After the horror of the second heaven, the third was a revelation.
Enoch looked down from where the angels placed him and saw a landscape of impossible beauty — a garden whose abundance surpassed anything the earth had ever produced. Sweet-flowering trees stretched in every direction, their fruits fragrant beyond description, their branches heavy with food that bubbled with perfume.
And in the center of it all stood the Tree of Life.
It was unlike any tree on earth. Its bark gleamed gold and vermilion. Its branches burned with a fire-like radiance that covered everything around it. It bore the fruit of every species — every taste, every scent, every nourishment the world had ever known, concentrated in a single trunk. This was the tree where God Himself rested when He ascended into paradise. Its goodness was beyond language. Its fragrance beyond measure.
Its roots stretched all the way to the edge of the earth.
Two springs flowed from the garden — one of honey and milk, the other of oil and wine. They separated into four rivers that wound through paradise before descending to the world below, flowing between corruption and eternity. Everything in this place was blessed. Not a single barren tree. Not a single withered branch.
Three hundred radiant angels guarded the garden, singing without pause — sweet, ceaseless hymns that filled every hour of every day. Their voices never fell silent. Their worship never stopped.
"How beautiful this place is," Enoch whispered.

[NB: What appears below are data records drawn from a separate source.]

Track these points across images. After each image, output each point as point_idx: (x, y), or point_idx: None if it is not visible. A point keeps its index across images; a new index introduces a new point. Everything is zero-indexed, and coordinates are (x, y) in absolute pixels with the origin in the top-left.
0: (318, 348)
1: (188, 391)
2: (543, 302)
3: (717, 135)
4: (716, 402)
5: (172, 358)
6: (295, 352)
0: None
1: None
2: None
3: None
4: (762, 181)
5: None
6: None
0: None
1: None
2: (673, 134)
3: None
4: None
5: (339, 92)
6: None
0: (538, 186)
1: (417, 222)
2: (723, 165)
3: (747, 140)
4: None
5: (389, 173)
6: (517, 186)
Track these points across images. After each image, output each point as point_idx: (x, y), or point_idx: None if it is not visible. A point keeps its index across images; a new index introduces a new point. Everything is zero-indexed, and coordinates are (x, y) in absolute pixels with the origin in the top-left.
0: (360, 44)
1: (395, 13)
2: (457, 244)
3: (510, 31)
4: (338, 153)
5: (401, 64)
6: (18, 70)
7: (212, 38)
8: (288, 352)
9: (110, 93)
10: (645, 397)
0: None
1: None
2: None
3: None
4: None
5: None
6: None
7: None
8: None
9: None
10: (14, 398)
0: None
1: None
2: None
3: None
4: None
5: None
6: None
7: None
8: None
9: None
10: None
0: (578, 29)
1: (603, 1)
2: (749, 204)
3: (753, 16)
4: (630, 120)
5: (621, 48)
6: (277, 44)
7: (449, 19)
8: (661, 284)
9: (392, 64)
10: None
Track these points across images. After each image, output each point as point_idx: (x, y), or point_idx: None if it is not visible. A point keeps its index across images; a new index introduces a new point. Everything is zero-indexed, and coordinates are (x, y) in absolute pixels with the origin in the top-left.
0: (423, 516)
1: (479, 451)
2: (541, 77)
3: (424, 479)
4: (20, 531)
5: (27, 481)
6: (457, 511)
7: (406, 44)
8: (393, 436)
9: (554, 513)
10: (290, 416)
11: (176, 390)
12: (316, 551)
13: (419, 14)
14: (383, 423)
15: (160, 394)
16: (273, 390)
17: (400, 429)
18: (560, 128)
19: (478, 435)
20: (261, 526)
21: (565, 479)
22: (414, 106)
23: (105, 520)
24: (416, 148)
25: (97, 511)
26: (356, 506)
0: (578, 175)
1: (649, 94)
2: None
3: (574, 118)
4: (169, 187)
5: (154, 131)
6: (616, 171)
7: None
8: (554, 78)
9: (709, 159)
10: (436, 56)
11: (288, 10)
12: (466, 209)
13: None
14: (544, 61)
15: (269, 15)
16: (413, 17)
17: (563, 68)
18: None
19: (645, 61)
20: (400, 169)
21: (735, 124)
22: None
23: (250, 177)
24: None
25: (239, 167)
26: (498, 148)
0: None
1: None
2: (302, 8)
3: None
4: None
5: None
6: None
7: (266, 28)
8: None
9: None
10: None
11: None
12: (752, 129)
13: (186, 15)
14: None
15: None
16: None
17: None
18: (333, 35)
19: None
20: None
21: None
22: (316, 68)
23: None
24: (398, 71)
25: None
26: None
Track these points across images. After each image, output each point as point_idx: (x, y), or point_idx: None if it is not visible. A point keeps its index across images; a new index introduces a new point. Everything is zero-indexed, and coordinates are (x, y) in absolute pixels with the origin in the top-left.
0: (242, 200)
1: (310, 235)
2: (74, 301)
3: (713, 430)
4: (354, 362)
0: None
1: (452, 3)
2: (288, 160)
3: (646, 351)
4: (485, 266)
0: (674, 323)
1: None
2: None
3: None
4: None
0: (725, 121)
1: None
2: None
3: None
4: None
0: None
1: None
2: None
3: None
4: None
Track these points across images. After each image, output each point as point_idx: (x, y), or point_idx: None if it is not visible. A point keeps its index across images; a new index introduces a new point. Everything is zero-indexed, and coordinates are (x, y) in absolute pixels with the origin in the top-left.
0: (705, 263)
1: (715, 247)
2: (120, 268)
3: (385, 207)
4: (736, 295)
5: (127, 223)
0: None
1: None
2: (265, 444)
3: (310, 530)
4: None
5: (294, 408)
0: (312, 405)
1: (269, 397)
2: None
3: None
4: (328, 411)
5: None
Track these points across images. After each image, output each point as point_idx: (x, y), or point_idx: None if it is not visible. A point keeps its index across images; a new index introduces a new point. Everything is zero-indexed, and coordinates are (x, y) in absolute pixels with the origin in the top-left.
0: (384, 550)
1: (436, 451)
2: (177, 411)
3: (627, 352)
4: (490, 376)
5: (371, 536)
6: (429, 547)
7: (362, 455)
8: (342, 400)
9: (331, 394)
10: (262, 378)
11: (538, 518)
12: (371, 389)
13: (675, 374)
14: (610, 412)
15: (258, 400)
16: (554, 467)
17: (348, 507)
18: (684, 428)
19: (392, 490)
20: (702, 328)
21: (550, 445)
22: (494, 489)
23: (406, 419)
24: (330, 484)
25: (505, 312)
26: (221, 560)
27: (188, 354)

The angels who guided him explained: "This place is prepared for the righteous — those who endure suffering without breaking, who turn their eyes from wickedness, who judge with justice. Those who feed the hungry, clothe the naked, lift up the fallen, and protect the orphan. Those who walk without fault before God's face and serve Him alone. For them, this garden is prepared as an eternal inheritance."
Paradise was not a metaphor. It was a real place, suspended in the third heaven, guarded by fire and song — waiting for the righteous dead.